When I find a category with strong consumer demand, a proven unit-level model, and no scaled competition, I pay very close attention. When the founder also happens to be the #1 bestselling author in the field — someone who understands both the product and how to systematize it through non-expert staff — I wanted to get involved.

Why the Model Works

My background is in scaling franchise systems, so I look at every concept through an operational lens. The question is always the same: can this produce consistent results across hundreds of locations run by independent operators with varying levels of experience?

Zoom Room's model is built for that test. The curriculum is standardized. The class format is structured. New trainers are classroom-ready in weeks, not months, because the system does the heavy lifting — the trainer needs to be warm and organized, not an expert behaviorist. The owner is in the room doing the actual learning, which means the outcome does not depend entirely on the trainer's individual skill. That is a crucial architectural decision, and it is one of the main reasons the model scales.

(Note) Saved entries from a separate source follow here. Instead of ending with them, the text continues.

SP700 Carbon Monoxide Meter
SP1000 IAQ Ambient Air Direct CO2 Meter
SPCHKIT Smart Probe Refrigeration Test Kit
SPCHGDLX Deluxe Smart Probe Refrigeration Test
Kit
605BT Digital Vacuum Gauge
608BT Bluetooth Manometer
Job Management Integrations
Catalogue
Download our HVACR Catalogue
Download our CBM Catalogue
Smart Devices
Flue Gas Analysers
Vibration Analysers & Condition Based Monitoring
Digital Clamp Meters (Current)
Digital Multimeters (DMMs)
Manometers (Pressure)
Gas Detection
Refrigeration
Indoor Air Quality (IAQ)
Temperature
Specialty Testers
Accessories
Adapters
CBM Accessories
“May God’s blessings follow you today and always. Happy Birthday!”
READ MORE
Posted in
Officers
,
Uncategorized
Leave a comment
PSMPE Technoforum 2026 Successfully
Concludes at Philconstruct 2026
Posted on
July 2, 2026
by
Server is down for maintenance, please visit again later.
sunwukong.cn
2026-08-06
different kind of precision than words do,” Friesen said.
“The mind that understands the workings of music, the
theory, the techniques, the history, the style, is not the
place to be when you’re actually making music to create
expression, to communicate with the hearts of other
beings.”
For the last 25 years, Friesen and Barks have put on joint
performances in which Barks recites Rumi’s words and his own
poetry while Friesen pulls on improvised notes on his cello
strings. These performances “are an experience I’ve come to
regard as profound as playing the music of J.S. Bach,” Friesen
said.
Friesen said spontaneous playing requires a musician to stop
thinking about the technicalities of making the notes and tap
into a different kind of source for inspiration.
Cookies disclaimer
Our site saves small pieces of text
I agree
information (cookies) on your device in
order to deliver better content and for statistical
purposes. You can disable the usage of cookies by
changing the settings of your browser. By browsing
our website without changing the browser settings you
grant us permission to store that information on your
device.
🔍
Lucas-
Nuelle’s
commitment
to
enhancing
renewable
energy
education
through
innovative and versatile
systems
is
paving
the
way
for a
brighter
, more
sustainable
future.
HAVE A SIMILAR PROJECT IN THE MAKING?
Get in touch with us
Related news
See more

I have seen a lot of franchise models claim to be "sticky." Zoom Room is one of the very few where the data actually supports it.

Growing a Love Brand

I have spent my career building and growing what I call "love brands" — franchise concepts that create genuine emotional connections with their customers, their teams, and their franchisees. That emotional connection is not a soft metric. It is the single most reliable predictor of long-term franchise performance. When customers love a brand, they stay longer, spend more, refer more, and forgive more. When franchisees love a brand, they execute the playbook, reinvest in growth, and become the brand's strongest advocates. Loyalty follows love, and growth follows loyalty.

Zoom Room is a love brand in the truest sense.

Mark Van Wye understood this from the beginning. His motto — "We don't train dogs. We train the people who love them." — is not a tagline. It is an operating principle. The entire model is designed to make the owner feel successful, which makes the owner come back, which makes the business work. That chain of causation is what separates Zoom Room from every other training concept in the sector.

The Opportunity

In 30+ years of franchising, I have learned that the brands that define categories are not always the first to arrive. They are the ones that arrive with the right model at the right moment and execute with discipline. Zoom Room has the model. The moment — with pet humanization accelerating and no national training brand in place — is now. And the execution, with this team, is underway.

Franchising is not just what I do. It is who I am. And Zoom Room is the leading training franchise because the opportunity, the team, and the model are that compelling.